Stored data
——

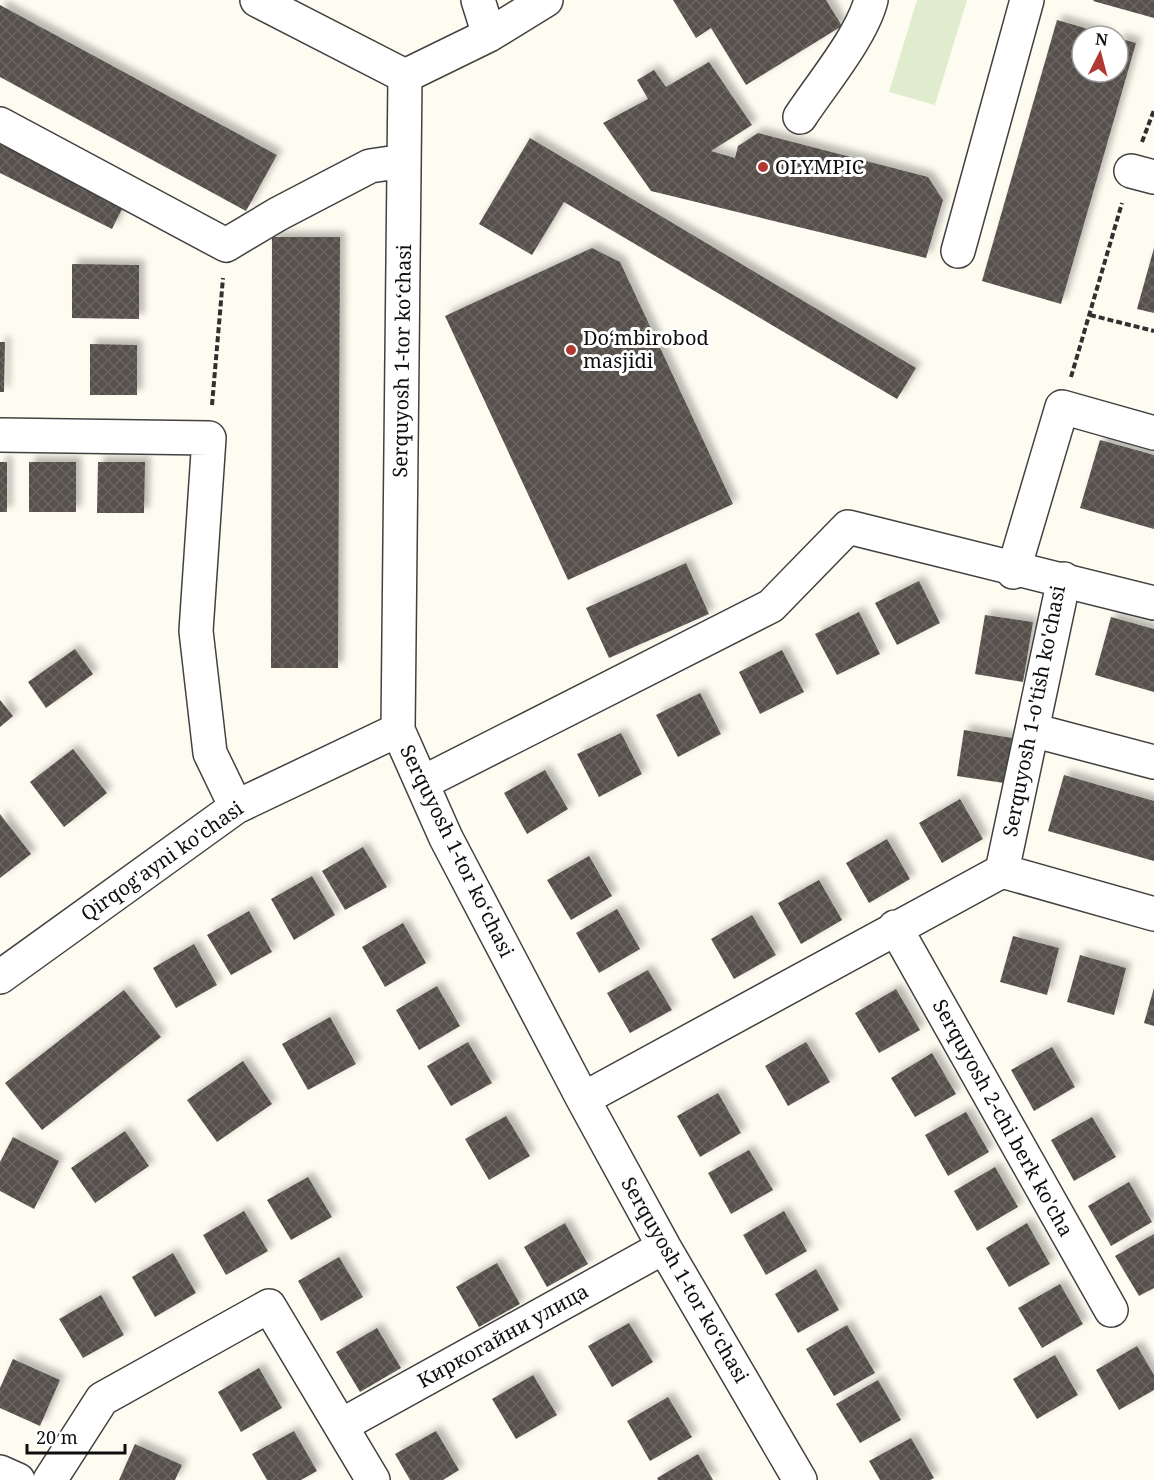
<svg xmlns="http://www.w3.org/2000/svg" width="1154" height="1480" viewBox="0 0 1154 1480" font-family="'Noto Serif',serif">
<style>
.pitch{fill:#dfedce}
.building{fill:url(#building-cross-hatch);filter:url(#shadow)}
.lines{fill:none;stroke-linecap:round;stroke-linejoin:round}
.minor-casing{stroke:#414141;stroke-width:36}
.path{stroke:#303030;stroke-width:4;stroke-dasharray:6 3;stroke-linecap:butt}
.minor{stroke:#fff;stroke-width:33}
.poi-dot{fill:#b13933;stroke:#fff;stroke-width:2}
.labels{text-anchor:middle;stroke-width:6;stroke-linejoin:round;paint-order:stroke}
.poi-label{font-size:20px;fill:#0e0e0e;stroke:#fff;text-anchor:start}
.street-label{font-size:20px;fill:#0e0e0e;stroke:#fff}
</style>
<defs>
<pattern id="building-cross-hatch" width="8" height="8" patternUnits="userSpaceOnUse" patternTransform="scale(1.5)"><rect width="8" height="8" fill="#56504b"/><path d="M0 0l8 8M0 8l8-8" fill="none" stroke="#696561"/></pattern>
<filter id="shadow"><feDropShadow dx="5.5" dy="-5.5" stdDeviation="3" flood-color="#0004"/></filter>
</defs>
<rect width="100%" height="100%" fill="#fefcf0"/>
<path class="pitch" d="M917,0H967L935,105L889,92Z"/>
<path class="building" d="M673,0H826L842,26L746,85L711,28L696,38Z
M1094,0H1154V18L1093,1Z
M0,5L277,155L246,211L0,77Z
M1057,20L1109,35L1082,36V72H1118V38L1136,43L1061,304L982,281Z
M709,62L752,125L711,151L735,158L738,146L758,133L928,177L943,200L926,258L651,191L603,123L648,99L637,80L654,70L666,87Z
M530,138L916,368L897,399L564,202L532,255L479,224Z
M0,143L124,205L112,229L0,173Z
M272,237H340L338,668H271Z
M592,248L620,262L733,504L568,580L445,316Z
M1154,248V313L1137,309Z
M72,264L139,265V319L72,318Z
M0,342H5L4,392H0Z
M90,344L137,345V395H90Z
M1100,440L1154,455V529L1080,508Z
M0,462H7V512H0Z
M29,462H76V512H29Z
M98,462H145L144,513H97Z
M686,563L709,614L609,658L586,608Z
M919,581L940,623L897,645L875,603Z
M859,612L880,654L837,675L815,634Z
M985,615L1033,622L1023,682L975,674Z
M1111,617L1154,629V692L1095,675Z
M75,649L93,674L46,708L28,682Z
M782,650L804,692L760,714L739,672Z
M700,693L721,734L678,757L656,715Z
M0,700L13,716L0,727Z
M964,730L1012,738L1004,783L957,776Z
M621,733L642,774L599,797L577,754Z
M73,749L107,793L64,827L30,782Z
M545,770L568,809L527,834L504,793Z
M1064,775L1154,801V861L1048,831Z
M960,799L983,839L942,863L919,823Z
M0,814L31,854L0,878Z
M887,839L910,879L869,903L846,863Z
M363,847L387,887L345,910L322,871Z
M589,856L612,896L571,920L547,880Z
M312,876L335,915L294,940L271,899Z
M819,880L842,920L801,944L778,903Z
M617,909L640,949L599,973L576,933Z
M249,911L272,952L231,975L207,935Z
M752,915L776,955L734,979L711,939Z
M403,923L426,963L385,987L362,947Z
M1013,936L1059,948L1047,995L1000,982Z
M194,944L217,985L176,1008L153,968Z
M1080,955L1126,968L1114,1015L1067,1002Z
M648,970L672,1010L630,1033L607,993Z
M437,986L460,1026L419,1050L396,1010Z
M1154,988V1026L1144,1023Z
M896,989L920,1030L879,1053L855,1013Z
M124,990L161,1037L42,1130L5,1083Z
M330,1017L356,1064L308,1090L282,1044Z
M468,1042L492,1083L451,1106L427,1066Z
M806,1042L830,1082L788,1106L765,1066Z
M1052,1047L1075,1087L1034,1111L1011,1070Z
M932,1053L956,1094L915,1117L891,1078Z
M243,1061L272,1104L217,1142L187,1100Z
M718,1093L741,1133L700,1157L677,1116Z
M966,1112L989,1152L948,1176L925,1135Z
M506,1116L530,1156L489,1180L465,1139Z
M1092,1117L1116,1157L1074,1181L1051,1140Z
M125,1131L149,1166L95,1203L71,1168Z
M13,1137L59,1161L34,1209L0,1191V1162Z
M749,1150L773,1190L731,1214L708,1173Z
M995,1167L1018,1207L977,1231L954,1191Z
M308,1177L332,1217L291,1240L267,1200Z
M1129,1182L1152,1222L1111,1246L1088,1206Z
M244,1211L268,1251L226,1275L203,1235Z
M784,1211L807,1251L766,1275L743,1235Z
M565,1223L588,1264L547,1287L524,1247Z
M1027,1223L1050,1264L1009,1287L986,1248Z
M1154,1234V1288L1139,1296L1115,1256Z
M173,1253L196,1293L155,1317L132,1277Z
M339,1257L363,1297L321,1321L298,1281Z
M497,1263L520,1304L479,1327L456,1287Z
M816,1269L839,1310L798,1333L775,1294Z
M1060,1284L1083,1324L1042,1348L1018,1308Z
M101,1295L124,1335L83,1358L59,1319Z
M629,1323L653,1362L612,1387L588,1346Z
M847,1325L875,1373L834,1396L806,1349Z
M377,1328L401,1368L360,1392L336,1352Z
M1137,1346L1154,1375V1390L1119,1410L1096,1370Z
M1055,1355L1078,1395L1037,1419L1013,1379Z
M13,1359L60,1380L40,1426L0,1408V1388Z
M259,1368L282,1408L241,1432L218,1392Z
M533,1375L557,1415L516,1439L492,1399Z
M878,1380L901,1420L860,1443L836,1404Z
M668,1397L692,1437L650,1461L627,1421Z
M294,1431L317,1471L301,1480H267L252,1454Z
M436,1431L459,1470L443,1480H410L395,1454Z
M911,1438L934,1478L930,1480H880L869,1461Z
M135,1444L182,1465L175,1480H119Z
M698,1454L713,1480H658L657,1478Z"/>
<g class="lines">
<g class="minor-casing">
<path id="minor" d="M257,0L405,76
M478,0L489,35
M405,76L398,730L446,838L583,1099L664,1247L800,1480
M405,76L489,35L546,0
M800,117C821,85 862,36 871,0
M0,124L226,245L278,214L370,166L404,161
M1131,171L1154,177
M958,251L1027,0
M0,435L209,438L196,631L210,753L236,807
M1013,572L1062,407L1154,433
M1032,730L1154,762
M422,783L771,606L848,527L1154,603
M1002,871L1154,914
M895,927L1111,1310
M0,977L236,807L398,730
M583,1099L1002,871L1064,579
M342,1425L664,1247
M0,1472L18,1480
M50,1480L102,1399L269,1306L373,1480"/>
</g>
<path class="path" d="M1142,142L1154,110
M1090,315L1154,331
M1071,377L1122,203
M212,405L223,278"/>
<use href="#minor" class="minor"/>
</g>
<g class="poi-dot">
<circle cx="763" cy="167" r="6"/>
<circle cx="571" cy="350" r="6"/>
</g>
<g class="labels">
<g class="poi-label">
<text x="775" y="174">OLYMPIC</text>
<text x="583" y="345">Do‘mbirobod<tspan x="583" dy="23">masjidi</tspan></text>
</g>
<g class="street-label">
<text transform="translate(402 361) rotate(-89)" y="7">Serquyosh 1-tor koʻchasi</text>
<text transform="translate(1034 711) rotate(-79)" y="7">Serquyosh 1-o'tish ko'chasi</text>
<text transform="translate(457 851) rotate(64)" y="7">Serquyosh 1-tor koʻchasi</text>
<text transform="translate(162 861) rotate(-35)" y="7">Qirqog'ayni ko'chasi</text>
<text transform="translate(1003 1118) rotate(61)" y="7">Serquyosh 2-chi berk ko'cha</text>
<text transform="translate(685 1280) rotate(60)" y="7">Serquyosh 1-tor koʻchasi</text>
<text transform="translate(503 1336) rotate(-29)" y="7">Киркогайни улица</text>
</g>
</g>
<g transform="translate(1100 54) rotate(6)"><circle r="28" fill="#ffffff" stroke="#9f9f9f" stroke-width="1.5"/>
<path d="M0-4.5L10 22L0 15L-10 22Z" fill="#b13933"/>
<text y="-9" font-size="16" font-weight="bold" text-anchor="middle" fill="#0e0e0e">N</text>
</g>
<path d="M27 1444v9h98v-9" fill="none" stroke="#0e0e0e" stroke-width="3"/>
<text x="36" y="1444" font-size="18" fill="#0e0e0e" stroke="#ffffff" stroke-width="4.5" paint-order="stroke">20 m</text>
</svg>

——

ACTIVITY: All that should be written out is the stretch of lines above between the one holding "M1111,617L1154,629V692L1095,675Z" and the one holding "M1055,1355L1078,1395L1037,1419L1013,1379Z", inclusive, exactly as given.

COMPLETED EXERCISE:
M1111,617L1154,629V692L1095,675Z
M75,649L93,674L46,708L28,682Z
M782,650L804,692L760,714L739,672Z
M700,693L721,734L678,757L656,715Z
M0,700L13,716L0,727Z
M964,730L1012,738L1004,783L957,776Z
M621,733L642,774L599,797L577,754Z
M73,749L107,793L64,827L30,782Z
M545,770L568,809L527,834L504,793Z
M1064,775L1154,801V861L1048,831Z
M960,799L983,839L942,863L919,823Z
M0,814L31,854L0,878Z
M887,839L910,879L869,903L846,863Z
M363,847L387,887L345,910L322,871Z
M589,856L612,896L571,920L547,880Z
M312,876L335,915L294,940L271,899Z
M819,880L842,920L801,944L778,903Z
M617,909L640,949L599,973L576,933Z
M249,911L272,952L231,975L207,935Z
M752,915L776,955L734,979L711,939Z
M403,923L426,963L385,987L362,947Z
M1013,936L1059,948L1047,995L1000,982Z
M194,944L217,985L176,1008L153,968Z
M1080,955L1126,968L1114,1015L1067,1002Z
M648,970L672,1010L630,1033L607,993Z
M437,986L460,1026L419,1050L396,1010Z
M1154,988V1026L1144,1023Z
M896,989L920,1030L879,1053L855,1013Z
M124,990L161,1037L42,1130L5,1083Z
M330,1017L356,1064L308,1090L282,1044Z
M468,1042L492,1083L451,1106L427,1066Z
M806,1042L830,1082L788,1106L765,1066Z
M1052,1047L1075,1087L1034,1111L1011,1070Z
M932,1053L956,1094L915,1117L891,1078Z
M243,1061L272,1104L217,1142L187,1100Z
M718,1093L741,1133L700,1157L677,1116Z
M966,1112L989,1152L948,1176L925,1135Z
M506,1116L530,1156L489,1180L465,1139Z
M1092,1117L1116,1157L1074,1181L1051,1140Z
M125,1131L149,1166L95,1203L71,1168Z
M13,1137L59,1161L34,1209L0,1191V1162Z
M749,1150L773,1190L731,1214L708,1173Z
M995,1167L1018,1207L977,1231L954,1191Z
M308,1177L332,1217L291,1240L267,1200Z
M1129,1182L1152,1222L1111,1246L1088,1206Z
M244,1211L268,1251L226,1275L203,1235Z
M784,1211L807,1251L766,1275L743,1235Z
M565,1223L588,1264L547,1287L524,1247Z
M1027,1223L1050,1264L1009,1287L986,1248Z
M1154,1234V1288L1139,1296L1115,1256Z
M173,1253L196,1293L155,1317L132,1277Z
M339,1257L363,1297L321,1321L298,1281Z
M497,1263L520,1304L479,1327L456,1287Z
M816,1269L839,1310L798,1333L775,1294Z
M1060,1284L1083,1324L1042,1348L1018,1308Z
M101,1295L124,1335L83,1358L59,1319Z
M629,1323L653,1362L612,1387L588,1346Z
M847,1325L875,1373L834,1396L806,1349Z
M377,1328L401,1368L360,1392L336,1352Z
M1137,1346L1154,1375V1390L1119,1410L1096,1370Z
M1055,1355L1078,1395L1037,1419L1013,1379Z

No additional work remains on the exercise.